# Looking for a kitten in North London!



## Dave the Brave (May 27, 2013)

Really struggling to find a kitten. No-where seems to have any!

I've tried the Cats Protection League and the RSPCA.

I am looking for a kitten not much older than three months to be a friend for the male kitten that I already have


----------



## Cookieandme (Dec 29, 2011)

Blimey I can't believe they have no kittens.

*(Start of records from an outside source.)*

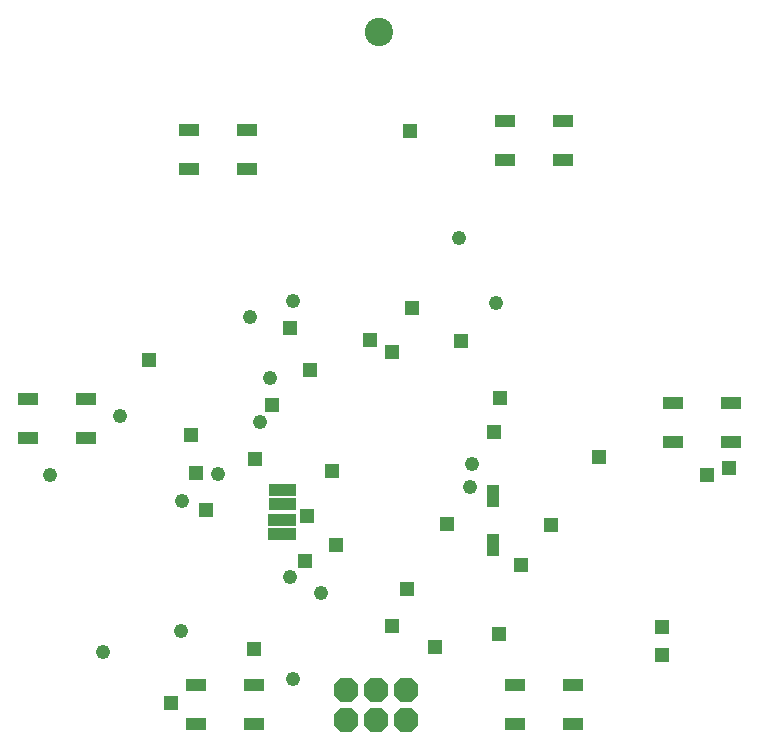
<source format=gbs>
G75*
%MOIN*%
%OFA0B0*%
%FSLAX25Y25*%
%IPPOS*%
%LPD*%
%AMOC8*
5,1,8,0,0,1.08239X$1,22.5*
%
%ADD10C,0.09461*%
%ADD11R,0.06706X0.04343*%
%ADD12OC8,0.08200*%
%ADD13R,0.04400X0.07800*%
%ADD14R,0.07800X0.04400*%
%ADD15R,0.04762X0.04762*%
%ADD16C,0.04762*%
D10*
X0202000Y0286250D03*
D11*
X0244104Y0256496D03*
X0244104Y0243504D03*
X0263396Y0243504D03*
X0263396Y0256496D03*
X0157896Y0253746D03*
X0157896Y0240754D03*
X0138604Y0240754D03*
X0138604Y0253746D03*
X0104396Y0163996D03*
X0104396Y0151004D03*
X0085104Y0151004D03*
X0085104Y0163996D03*
X0141104Y0068496D03*
X0141104Y0055504D03*
X0160396Y0055504D03*
X0160396Y0068496D03*
X0247354Y0068746D03*
X0247354Y0055754D03*
X0266646Y0055754D03*
X0266646Y0068746D03*
X0300104Y0149754D03*
X0300104Y0162746D03*
X0319396Y0162746D03*
X0319396Y0149754D03*
D12*
X0211000Y0067000D03*
X0211000Y0057000D03*
X0201000Y0057000D03*
X0191000Y0057000D03*
X0191000Y0067000D03*
X0201000Y0067000D03*
D13*
X0240130Y0115230D03*
X0240180Y0131440D03*
D14*
X0170622Y0128787D03*
X0168969Y0128787D03*
X0168970Y0133729D03*
X0170592Y0133729D03*
X0170622Y0123669D03*
X0168850Y0123669D03*
X0168850Y0118906D03*
X0170701Y0118906D03*
D15*
X0178000Y0125000D03*
X0187750Y0115250D03*
X0177250Y0110000D03*
X0206500Y0088250D03*
X0211250Y0100500D03*
X0220750Y0081250D03*
X0242000Y0085500D03*
X0249500Y0108750D03*
X0259500Y0122000D03*
X0275500Y0144750D03*
X0240250Y0153000D03*
X0242250Y0164250D03*
X0229250Y0183250D03*
X0213000Y0194250D03*
X0199000Y0183750D03*
X0206250Y0179500D03*
X0179000Y0173500D03*
X0172500Y0187750D03*
X0166500Y0162000D03*
X0160750Y0144000D03*
X0141000Y0139250D03*
X0144250Y0127000D03*
X0139500Y0152000D03*
X0125250Y0177000D03*
X0186500Y0140000D03*
X0224750Y0122250D03*
X0160500Y0080750D03*
X0132750Y0062500D03*
X0296500Y0078750D03*
X0296250Y0088000D03*
X0311500Y0138500D03*
X0318750Y0141000D03*
X0212500Y0253250D03*
D16*
X0110000Y0079750D03*
X0136202Y0086702D03*
X0172500Y0104500D03*
X0182750Y0099250D03*
X0173500Y0070500D03*
X0136500Y0130000D03*
X0148250Y0139000D03*
X0162500Y0156250D03*
X0165875Y0170875D03*
X0159000Y0191250D03*
X0173500Y0196750D03*
X0228750Y0217750D03*
X0241000Y0196000D03*
X0233000Y0142250D03*
X0232250Y0134500D03*
X0115750Y0158250D03*
X0092250Y0138500D03*
M02*

</source>
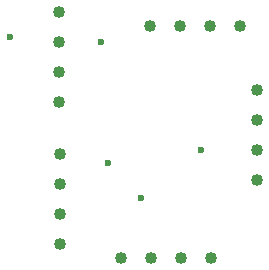
<source format=gbr>
G04 PROTEUS GERBER X2 FILE*
%TF.GenerationSoftware,Labcenter,Proteus,8.12-SP2-Build31155*%
%TF.CreationDate,2022-11-22T16:10:00+00:00*%
%TF.FileFunction,Plated,1,2,PTH*%
%TF.FilePolarity,Positive*%
%TF.Part,Single*%
%TF.SameCoordinates,{c16a8dad-42be-4f3a-a876-1634d5cf0ecb}*%
%FSLAX45Y45*%
%MOMM*%
G01*
%TA.AperFunction,ViaDrill*%
%ADD70C,0.600000*%
%TA.AperFunction,ComponentDrill*%
%ADD71C,1.016000*%
%TD.AperFunction*%
D70*
X-2980000Y+1360000D03*
X-2920000Y+340000D03*
X-2644699Y+41181D03*
X-2136699Y+448193D03*
X-3752506Y+1402987D03*
D71*
X-3340460Y+849500D03*
X-3340460Y+1103500D03*
X-3340460Y+1357500D03*
X-3340460Y+1611500D03*
X-2570000Y+1500000D03*
X-2316000Y+1500000D03*
X-2062000Y+1500000D03*
X-1808000Y+1500000D03*
X-1660000Y+954000D03*
X-1660000Y+700000D03*
X-1660000Y+446000D03*
X-1660000Y+192000D03*
X-2052779Y-464619D03*
X-2306779Y-464619D03*
X-2560779Y-464619D03*
X-2814779Y-464619D03*
X-3330000Y-350000D03*
X-3330000Y-96000D03*
X-3330000Y+158000D03*
X-3330000Y+412000D03*
M02*

</source>
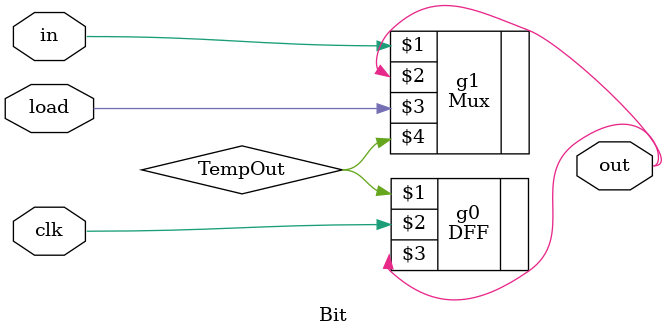
<source format=v>
`include "../03/DFF.v"

module Bit(in,load,clk,out);
    input in,load,clk;
    output out;
    wire TempOut;
// If load[t] == 1 then out[t+1] = in[t]
// else out does not change (out[t+1] = out[t])
    Mux g1(in,out,load,TempOut);
    DFF g0(TempOut,clk,out);

endmodule
</source>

Try Cat Cuddles Cat Sanctuary London | Catcuddles


----------



## Paddypaws (May 4, 2010)

Try
Scratching Post Cat Rescue Cheshunt Herts


----------



## GingerJasper (Oct 29, 2012)

Google catchat.org and put in the area you are looking for. Good luck.


----------



## crispycat (Apr 2, 2013)

Dave in my experoence of helping with a rescue wjen they say no kitten what they mean is not one avail this minute although they prob have several that will be ready to leave in a few weeks theu rarely get on their websites.as there are waiting lists.for them so def worth putting ur name down several will want to do home checks before this can happen good luck im sure u will fimd one soon sorry for any typos on my movile


----------



## 1971 (Aug 16, 2008)

Dave the Brave said:


> Really struggling to find a kitten. No-where seems to have any!
> 
> I've tried the Cats Protection League and the RSPCA.
> 
> I am looking for a kitten not much older than three months to be a friend for the male kitten that I already have


What a joke, I'm trying to rehome a cat and have been told by all charities they are full of kittens! I'm north london / Herts

Would you like a gorgoeous cat he's about 5years 
http://www.petforums.co.uk/cat-resc...ehome-ginger-male-hertfordshire-pls-read.html


----------



## 1971 (Aug 16, 2008)

Have you found one yet?
Hendon CP have some:
http://www.hendon.cats.org.uk/hendon/adopt-a-cat-page


----------



## Calvine (Aug 20, 2012)

Dave the Brave said:


> Really struggling to find a kitten. No-where seems to have any!
> 
> I've tried the Cats Protection League and the RSPCA.
> 
> I am looking for a kitten not much older than three months to be a friend for the male kitten that I already have


If west London is any use, try Hounslow Animal Welfare...this time last year they had kittens being boarded at the vets as they had so many. Just a thought and not that far from you...North Circular?


----------